Text under study ::

Fast math seems ... slower?

I ran the following basic test to give a first glance at performance improvement between usual math operations and fast math (with nightly rust):

#![feature(core_intrinsics)]

extern crate rand;

use std::vec::Vec;
use std::intrinsics::*;
use std::time::{Instant, Duration};

fn main() {
    let loop_count = 10_000_000;
    let duration_fast: Duration;
    let duration_slow: Duration;
    let mut tuples = Vec::<(f64, f64, f64)>::new();
    let mut x = 0.5f64;
    for _ in 0..loop_count {
        x = (0.78f64 * x + 0.22f64).fract();
        let y = (0.12f64 * x + 0.13f64).fract();
        let z = (0.54f64 * x + 0.07f64).fract();
        tuples.push((x, y, z));
    }

    {
        let mut p = 1.0f64;
        let now = Instant::now();
        for tuple in (&tuples).into_iter() {
            // chain polynomials
            unsafe {
                p = fadd_fast(
                    fmul_fast(
                        fsub_fast(fmul_fast(tuple.0, p), tuple.1),
                        p),
                    tuple.2);
            }
        }
        duration_fast = now.elapsed();
    }
    {
        let mut p = 1.0f64;
        let now = Instant::now();
        for tuple in (&tuples).into_iter() {
            // chain polynomials
            p = (tuple.0 * p - tuple.1) * p + tuple.2;
        }
        duration_slow = now.elapsed();
    }
    println!("fast:  {}.{:09} s", duration_fast.as_secs(), duration_fast.subsec_nanos());
    println!("slow:  {}.{:09} s", duration_slow.as_secs(), duration_slow.subsec_nanos());
}

and it turned out that the expected faster version was in reality slower:

fast:  0.407347297 s
slow:  0.249692092 s

I was originally running this on my laptop on windows10 64 and wondered if the feature was unavailable or unoptimized for Windows, but I get similar results on Rust Playground. Is there any kind of additional flag necessary to activate fast math? Or is there something fundamentally wrong with my code?

Are you using cargo run --release?
By default cargo makes a debug build which may be slower.

1 Like

1 run in release mode.
2 swap the code ordering and see the times swap.

Data ::
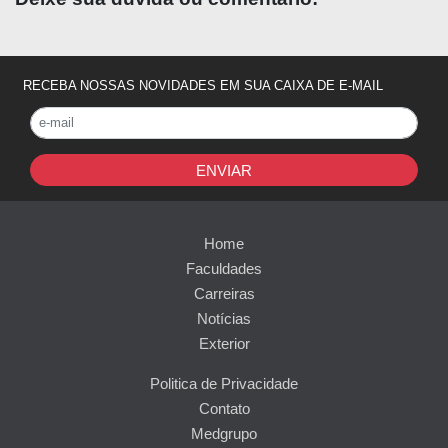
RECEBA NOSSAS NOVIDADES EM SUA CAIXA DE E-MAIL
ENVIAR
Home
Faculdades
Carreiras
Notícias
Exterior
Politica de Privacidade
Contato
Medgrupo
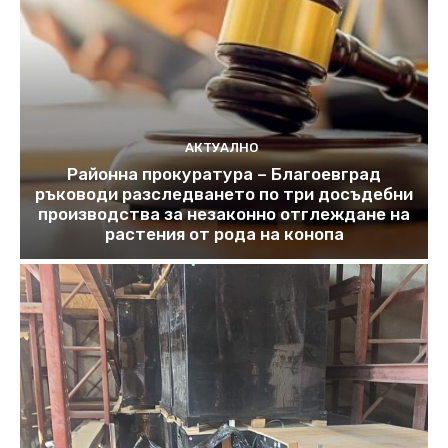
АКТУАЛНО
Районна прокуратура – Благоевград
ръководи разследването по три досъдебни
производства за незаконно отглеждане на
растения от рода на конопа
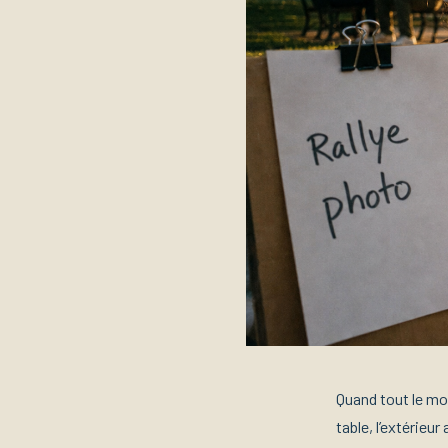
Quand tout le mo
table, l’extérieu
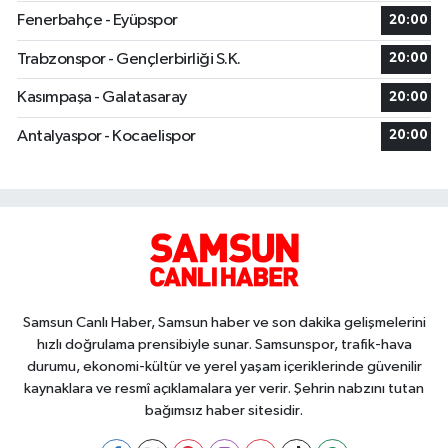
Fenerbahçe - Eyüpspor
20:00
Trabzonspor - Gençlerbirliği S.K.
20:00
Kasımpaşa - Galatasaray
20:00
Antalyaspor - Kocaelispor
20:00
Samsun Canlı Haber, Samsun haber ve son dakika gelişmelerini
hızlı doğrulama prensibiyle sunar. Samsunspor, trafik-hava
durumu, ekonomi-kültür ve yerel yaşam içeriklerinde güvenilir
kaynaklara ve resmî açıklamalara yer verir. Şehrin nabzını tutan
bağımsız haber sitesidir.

...

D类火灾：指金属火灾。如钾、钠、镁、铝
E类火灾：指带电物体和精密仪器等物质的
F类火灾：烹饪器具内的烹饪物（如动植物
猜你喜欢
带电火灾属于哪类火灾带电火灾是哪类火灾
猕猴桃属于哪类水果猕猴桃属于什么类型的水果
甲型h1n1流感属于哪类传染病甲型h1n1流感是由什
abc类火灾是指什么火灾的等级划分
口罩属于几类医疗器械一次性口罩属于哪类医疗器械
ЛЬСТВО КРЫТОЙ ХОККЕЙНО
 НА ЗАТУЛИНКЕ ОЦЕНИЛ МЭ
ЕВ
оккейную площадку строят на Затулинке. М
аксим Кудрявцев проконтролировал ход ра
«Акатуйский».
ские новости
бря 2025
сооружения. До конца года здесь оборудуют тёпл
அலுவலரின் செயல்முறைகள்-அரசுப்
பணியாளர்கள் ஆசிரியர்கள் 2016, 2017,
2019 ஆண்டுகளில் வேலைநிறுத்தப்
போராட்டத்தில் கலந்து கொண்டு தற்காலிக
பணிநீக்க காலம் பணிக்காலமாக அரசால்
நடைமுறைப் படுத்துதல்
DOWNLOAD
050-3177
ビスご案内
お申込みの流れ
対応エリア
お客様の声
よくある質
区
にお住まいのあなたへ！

Job A :: Reproduce the fast math thread from "and it turned" up to and including "may be slower.", with "laptop" changed to "desktop".
Job B :: Write a continuation of the thread on Rust fast math, starting right after its final line.

Final answer A ::
and it turned out that the expected faster version was in reality slower:

fast:  0.407347297 s
slow:  0.249692092 s

I was originally running this on my desktop on windows10 64 and wondered if the feature was unavailable or unoptimized for Windows, but I get similar results on Rust Playground. Is there any kind of additional flag necessary to activate fast math? Or is there something fundamentally wrong with my code?

Are you using cargo run --release?
By default cargo makes a debug build which may be slower.

Final answer B ::
Also, you might want to try and use the fma instructions https://doc.rust-lang.org/std/intrinsics/fn.fmaf32.html
As your chain polynomials are basically two fma instructions

@jonh It clearly looks like in release mode compiler just throws almost everything away: I get numbers like

fast:  0.000001584 s
slow:  0.000000760 s

in playground with your code in release mode and

Standard Error
   Compiling playground v0.0.1 (/playground)
    Finished release [optimized] target(s) in 0.82s
     Running `target/release/playground`
inf
inf
Standard Output
fast:  0.047023889 s
slow:  0.047111321 s

(exact numbers may change significantly, and fast is not always faster than slow) in release mode if I add eprintln!("{:?}", p); just after line which assigns duration_… so that p will be used. Please write correct benchmarks, speculating on the current one will get you nowhere. Also are you sure that p should be inf at the end?

There are tons of ways micro benchmarks like this can go wildly wrong, from cpu warmup to memory boundaries to cpu caches. I don't know the extent of what is necessary to get fully accurate readings. However, you can be sure that running in debug mode will give fairly meaningless data, and you should probably be including some warmup cycles which aren't counted in both of these.

Besides that, though, using an established benchmarking crate can help do all of these extraneous things right so that you can measure what you want to. criterion is a current go-to benchmarking crate for rust which will automatically handle black-boxing values and doing a good number of loops with accurate timing.

Printing to stdout will add even more variance, I think. The standard way to test this sort of thing is a "black box" function which the compiler cannot / will not optimize out. One is provided as test::black_box, and criterion provides an identical criterion::black_box.

I'd recommend redoing this as a set of criterion benchmarks and using black_box on the input of the benchmarks and the output values to ensure that the compiler doesn't optimize out the calculations.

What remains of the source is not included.